All but four of the 50 bottom-ranking metros experienced net out-migration from 2010 to 2020. For example, New York, Los Angeles, and Philadelphia – some of the largest low-performers on affordable quality of life – saw dramatic accelerations in outflows after the COVID-19 pandemic began.

And a handful of metros long known for quality of life experienced both large declines over the last three years in their U.S. News rankings and startling migration reversals. Minneapolis-St. Paul, Seattle, and Portland, Oregon – each of which has witnessed widely covered social unrest and controversial shifts in public safety policies – fell from sixth, ninth, and eighth in the 2019 “best places” list to 27th, 36th, and 22nd in 2022. All three saw significant net out-migration from 2020 to 2021, after net inflows over the previous decade.

In most of these metros, migration patterns seem to have had important consequences for local “skill” levels, since people with relatively high educational attainment are most likely to move long-distance.

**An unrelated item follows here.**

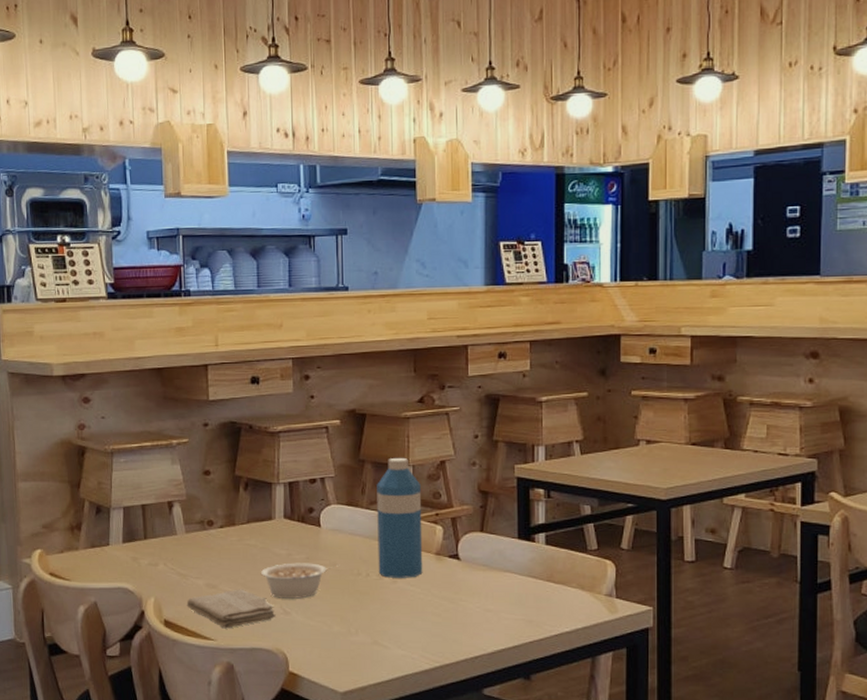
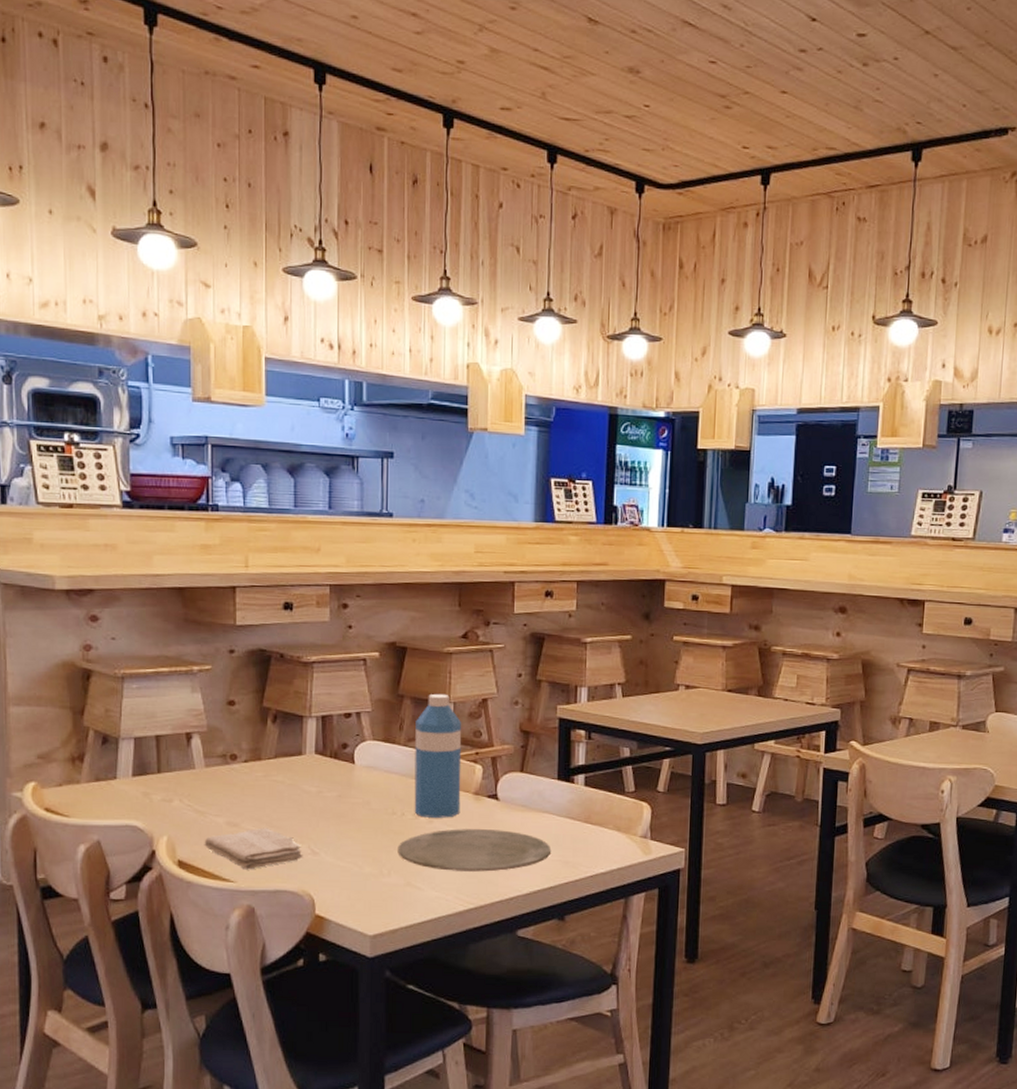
legume: present [260,563,338,599] -> none [287,800,372,838]
plate: none [364,588,515,631] -> present [397,829,552,872]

Twenty-three of the 25 top-ranking metros on the “best places” list outperformed most other metros when it came to increasing their education levels – measured by population shares with a bachelor’s degree or higher. All but a handful of the bottom-performing 50 metros saw smaller-than-average increases in education levels.

Cities with high education levels tend to enjoy higher household incomes and economic mobility rates – including for people with lower educational attainment. They’re also magnets for firms looking to relocate or expand in places where they can find the skilled workforce they need, which is why metros like Austin, Raleigh, and Boulder have been so successful in attracting businesses in recent years.

The takeaway for all U.S. cities: Focus on delivering affordable quality of life for residents. Other priorities like improving education and becoming a great place to do business are vital as well, but cities will only thrive if people enthusiastically choose to live and work there.